When you reach the line containing "2: (678, 578)" in the entries below, start writing out each line exactly, and stop after the line containing "24: (653, 571)".

(Data records)
══════════

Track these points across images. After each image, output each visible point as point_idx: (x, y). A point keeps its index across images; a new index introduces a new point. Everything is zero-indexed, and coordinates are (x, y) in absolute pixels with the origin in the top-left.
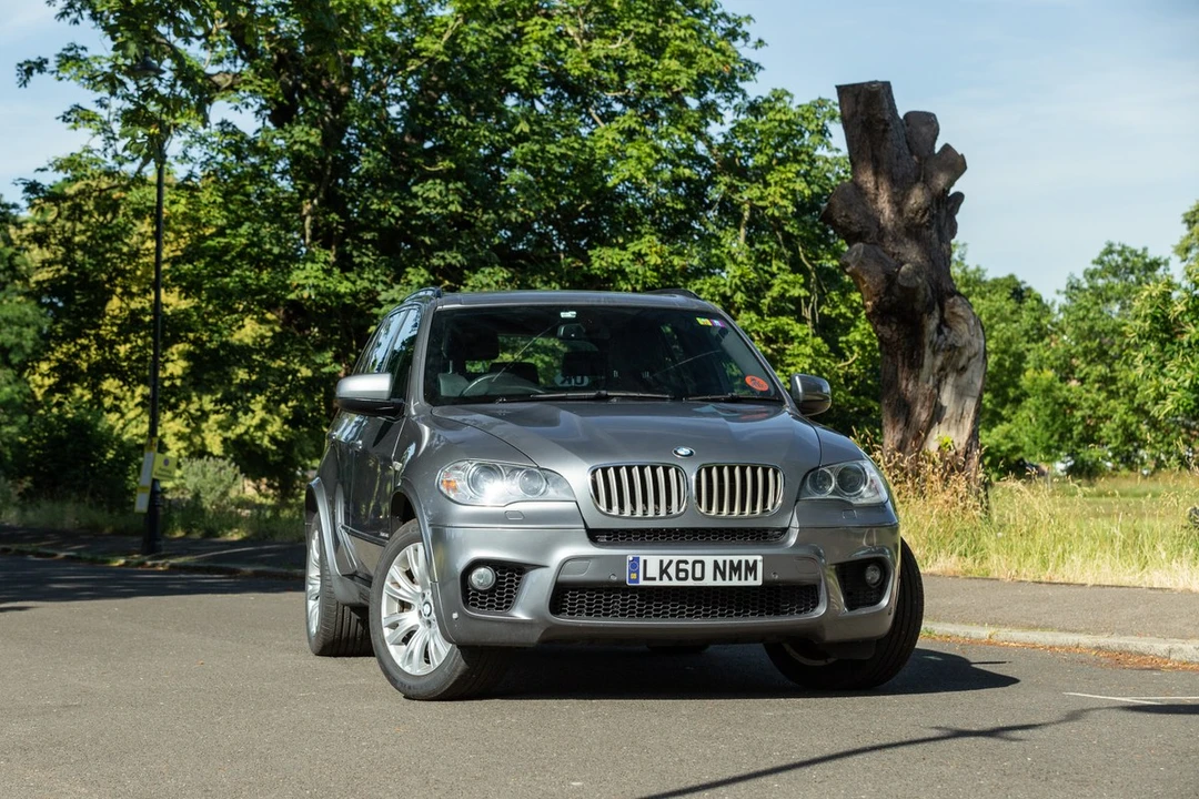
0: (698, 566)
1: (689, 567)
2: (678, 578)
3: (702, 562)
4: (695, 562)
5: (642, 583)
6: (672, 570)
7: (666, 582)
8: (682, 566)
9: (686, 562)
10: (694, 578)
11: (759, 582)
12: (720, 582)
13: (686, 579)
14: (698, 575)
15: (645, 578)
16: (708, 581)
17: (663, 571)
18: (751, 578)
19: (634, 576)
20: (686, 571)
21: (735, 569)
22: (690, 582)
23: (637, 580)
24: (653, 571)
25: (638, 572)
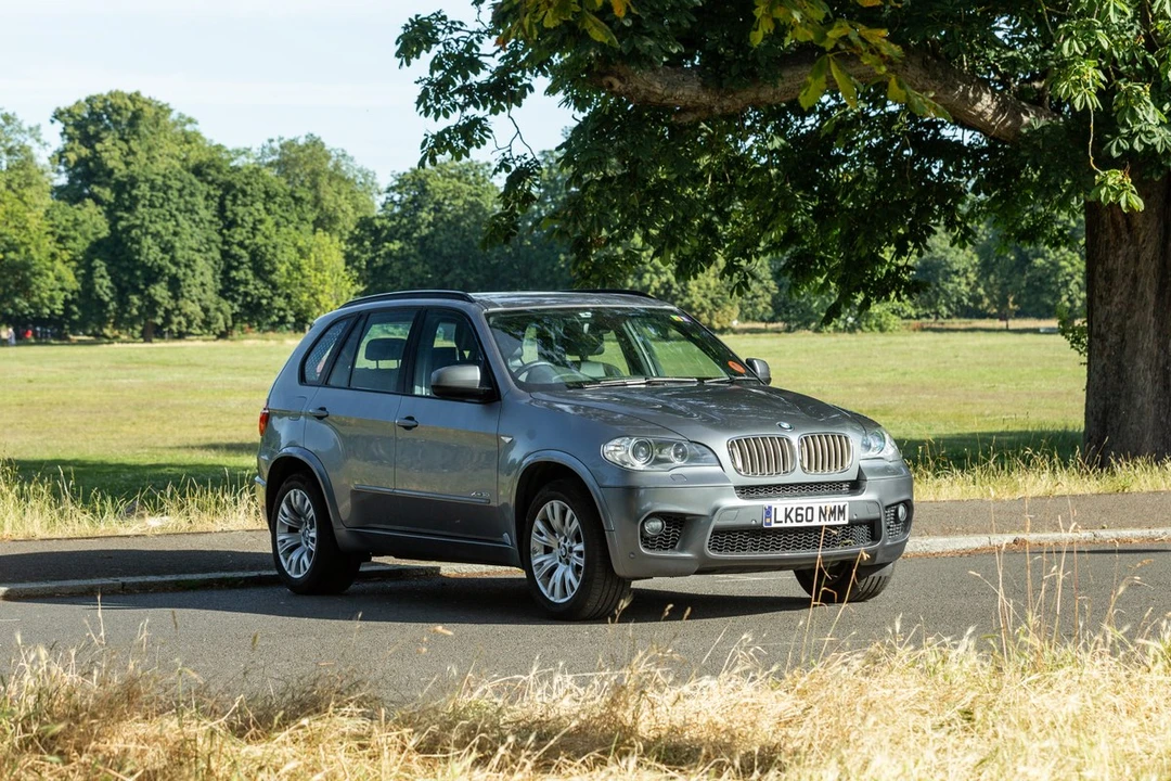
1: (803, 512)
2: (797, 521)
3: (812, 508)
4: (808, 508)
5: (774, 525)
6: (793, 515)
7: (789, 524)
8: (800, 512)
10: (807, 521)
11: (846, 522)
12: (822, 523)
13: (802, 521)
15: (776, 522)
16: (816, 523)
17: (787, 516)
18: (841, 518)
19: (768, 520)
20: (802, 515)
21: (832, 512)
22: (804, 524)
23: (771, 523)
24: (780, 516)
25: (770, 517)
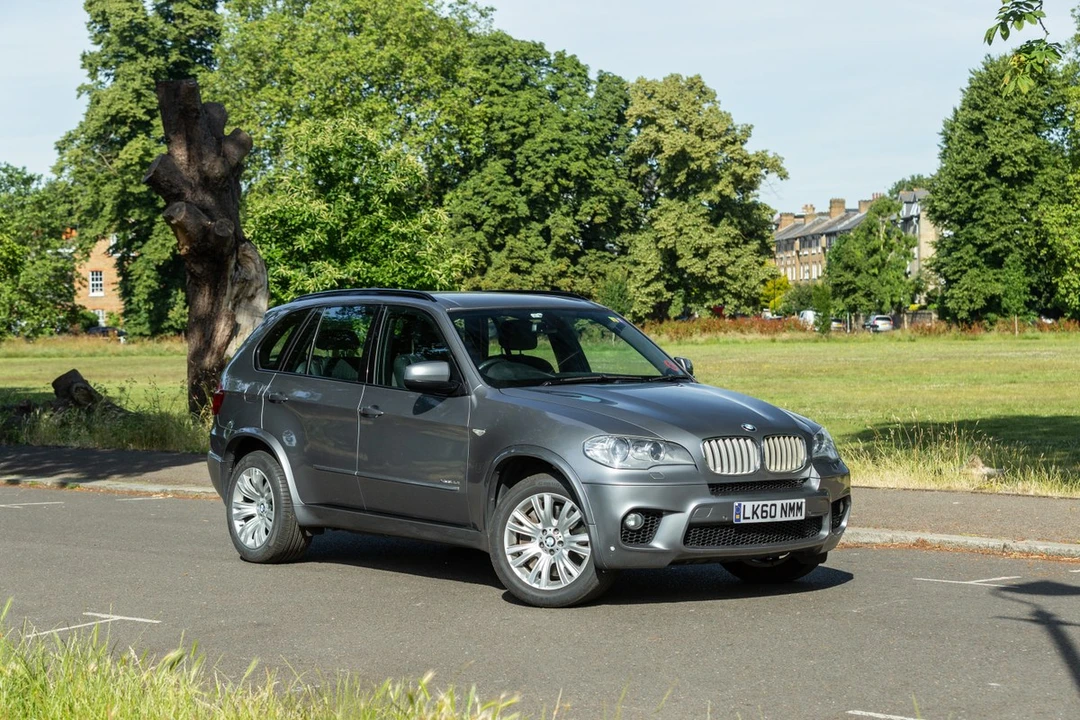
0: (773, 507)
1: (768, 509)
2: (763, 517)
3: (775, 505)
4: (771, 506)
5: (743, 521)
6: (759, 512)
7: (755, 520)
8: (765, 508)
9: (767, 505)
10: (771, 517)
11: (803, 518)
12: (784, 519)
13: (766, 517)
14: (773, 514)
15: (744, 518)
16: (778, 519)
17: (754, 513)
18: (799, 514)
19: (738, 517)
20: (766, 511)
21: (792, 509)
22: (769, 520)
23: (739, 520)
24: (749, 513)
25: (740, 514)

══════════

### Reply
2: (678, 578)
3: (702, 562)
4: (695, 562)
5: (642, 583)
6: (672, 570)
7: (666, 582)
8: (682, 566)
9: (686, 562)
10: (694, 578)
11: (759, 582)
12: (720, 582)
13: (686, 579)
14: (698, 575)
15: (645, 578)
16: (708, 581)
17: (663, 571)
18: (751, 578)
19: (634, 576)
20: (686, 571)
21: (735, 569)
22: (690, 582)
23: (637, 580)
24: (653, 571)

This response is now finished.